Kıbrıs meselesinin Türkiye yüzyılında çözümsüz kalmayacağını, Türkiye yüz yılının aynı zamanda KKTC yüz yılı olacağını söyleyen Yılmaz, KKTC’nin her açıdan kendi ayakları üzerinde durabilen, uluslararası toplumun saygın bir üyesi haline getirilmesinin Türkiye’nin temel öncelikleri arasında olduğunu kaydetti. Türk dünyasında bütünleşmenin lokomotifi olan ekonomi, ticaret, ulaştırma ve enerji alanlarında KKTC için de önemli fırsatlar olduğu değerlendirmesinde bulunan Yılmaz, “kalkınma projelerinden, ulaştırma ve lojistik zincirine, alt yapı projelerinden tarım ve turizm alanlarındaki yatırımlara ve yenilenebilir enerji çalışmalarına kadar destek sağlanması planlanan TDT Türk Yatırım Fonu KKTC’de de meyvelerini vermelidir” diye konuştu. Türkiye Cumhuriyeti ile KKTC arasında enerjide de yeni bir entegrasyon projesi için mutabakat zaptının imzalandığını, fizibilite çalışmalarının başlandığın kaydeden Yılmaz, bu projelerin Türk dünyası için de örnek teşkil ettiğini söyledi. Yılmaz “Türkiye ile KKTC’nin her alandaki entegrasyonu, işbirliği diğer ülkeler arasındaki projeler için de ilham kaynağı olmalı” dedi.

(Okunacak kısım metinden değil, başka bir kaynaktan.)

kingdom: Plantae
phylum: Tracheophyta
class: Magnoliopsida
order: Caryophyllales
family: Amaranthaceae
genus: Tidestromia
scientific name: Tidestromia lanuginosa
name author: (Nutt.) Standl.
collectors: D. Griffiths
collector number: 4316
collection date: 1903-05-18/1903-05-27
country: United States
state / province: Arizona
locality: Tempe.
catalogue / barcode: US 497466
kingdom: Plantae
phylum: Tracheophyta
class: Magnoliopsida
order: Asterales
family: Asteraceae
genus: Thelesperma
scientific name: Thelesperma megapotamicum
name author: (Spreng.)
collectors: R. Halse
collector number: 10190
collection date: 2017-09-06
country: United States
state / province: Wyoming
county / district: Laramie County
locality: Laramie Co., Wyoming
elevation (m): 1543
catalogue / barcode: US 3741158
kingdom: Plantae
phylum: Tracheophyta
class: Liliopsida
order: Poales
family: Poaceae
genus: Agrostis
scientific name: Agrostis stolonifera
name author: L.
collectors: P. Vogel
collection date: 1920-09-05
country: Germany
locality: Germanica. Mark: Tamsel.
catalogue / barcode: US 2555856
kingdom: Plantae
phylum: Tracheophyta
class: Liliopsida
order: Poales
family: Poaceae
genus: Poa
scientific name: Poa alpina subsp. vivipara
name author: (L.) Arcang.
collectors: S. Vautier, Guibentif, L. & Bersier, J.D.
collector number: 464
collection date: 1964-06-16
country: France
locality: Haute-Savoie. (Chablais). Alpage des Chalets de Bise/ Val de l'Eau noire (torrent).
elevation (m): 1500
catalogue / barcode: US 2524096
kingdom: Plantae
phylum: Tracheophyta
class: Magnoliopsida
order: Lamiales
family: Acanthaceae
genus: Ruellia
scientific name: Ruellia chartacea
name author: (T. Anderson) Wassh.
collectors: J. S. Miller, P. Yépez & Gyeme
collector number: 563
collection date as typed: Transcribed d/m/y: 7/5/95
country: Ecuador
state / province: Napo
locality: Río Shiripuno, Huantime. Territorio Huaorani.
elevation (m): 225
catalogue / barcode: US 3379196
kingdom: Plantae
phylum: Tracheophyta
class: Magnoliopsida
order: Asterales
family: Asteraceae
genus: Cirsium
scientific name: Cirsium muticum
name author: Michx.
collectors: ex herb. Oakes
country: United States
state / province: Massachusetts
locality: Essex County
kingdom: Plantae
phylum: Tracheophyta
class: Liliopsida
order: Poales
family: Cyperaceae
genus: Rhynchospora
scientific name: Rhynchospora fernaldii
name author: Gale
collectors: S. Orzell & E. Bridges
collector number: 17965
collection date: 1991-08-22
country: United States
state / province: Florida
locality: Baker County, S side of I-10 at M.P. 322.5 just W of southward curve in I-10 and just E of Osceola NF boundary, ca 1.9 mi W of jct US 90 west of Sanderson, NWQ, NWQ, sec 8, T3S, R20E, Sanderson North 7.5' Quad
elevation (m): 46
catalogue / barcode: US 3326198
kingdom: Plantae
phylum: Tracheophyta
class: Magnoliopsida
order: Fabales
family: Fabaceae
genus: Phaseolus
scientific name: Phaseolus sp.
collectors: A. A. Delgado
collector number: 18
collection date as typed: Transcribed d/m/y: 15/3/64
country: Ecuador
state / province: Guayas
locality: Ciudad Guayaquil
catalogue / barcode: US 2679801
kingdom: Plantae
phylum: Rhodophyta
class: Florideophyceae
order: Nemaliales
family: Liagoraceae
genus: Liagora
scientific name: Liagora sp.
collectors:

Cumhurbaşkanı Ersin Tatar da konuşmasında, Kıbrıs Türk halkının egemen eşitliği, eşit ulusal statüsü ve bir devlet olarak tanınma yolunda uzun yıllar uğraş, mücadele ve çaba verildiğine vurgu yaparak, izolasyonlar ve ambargolara maruz bırakılan Kıbrıs Türk Halkının pes ettirilemeyeceğini belirtti. Kıbrıs Türkü’nün Türk milletinin kopmaz bir parçası olduğunu kaydeden Tatar, 11 Kasım 2022’de Özbekistan’da KKTC’nin gözlemci statüsünün oy birliği ile onaylandığını anlattı. Tatar, “Biz dünyayla değil Türk dünyası ile kucaklaşmayı elbette tercih ediyoruz. Çünkü samimiyet buradadır. Bizlerin halk olarak bu topraklarda verdiğimiz mücadeleler, ödediğimiz bedeller, şehitlerimiz, acılarımız, göçlerimiz ve nihayetinde bağımsız ve özgür bir halk olarak kendi geleceğini tayin etme hakkını haykıran bir topluluğun bir milletin, kopmaz bir parçası olan Türk halkının kendi devleti ile Türk Devletler Teşkilatı’nda bu aşamaya gelmesi bizler için elbette milat niteliğindedir” dedi. KKTC’de eğitim, turizm, sanayi, hizmet sektörü ve oluşan altyapı ile zamanında ülkeden göç edenlerin, şu anda bu potansiyelleri bir cazibe merkezi olarak görerek geriye dönmeye başladığını anlatan Tatar, Kıbrıs Türk halkı üzerine oynanan oyunlara karşı, yapılan çalışmalar ve projelerle “biz büyük Türk milletinin bir parçasıyız” mesajı verildiğini vurguladı.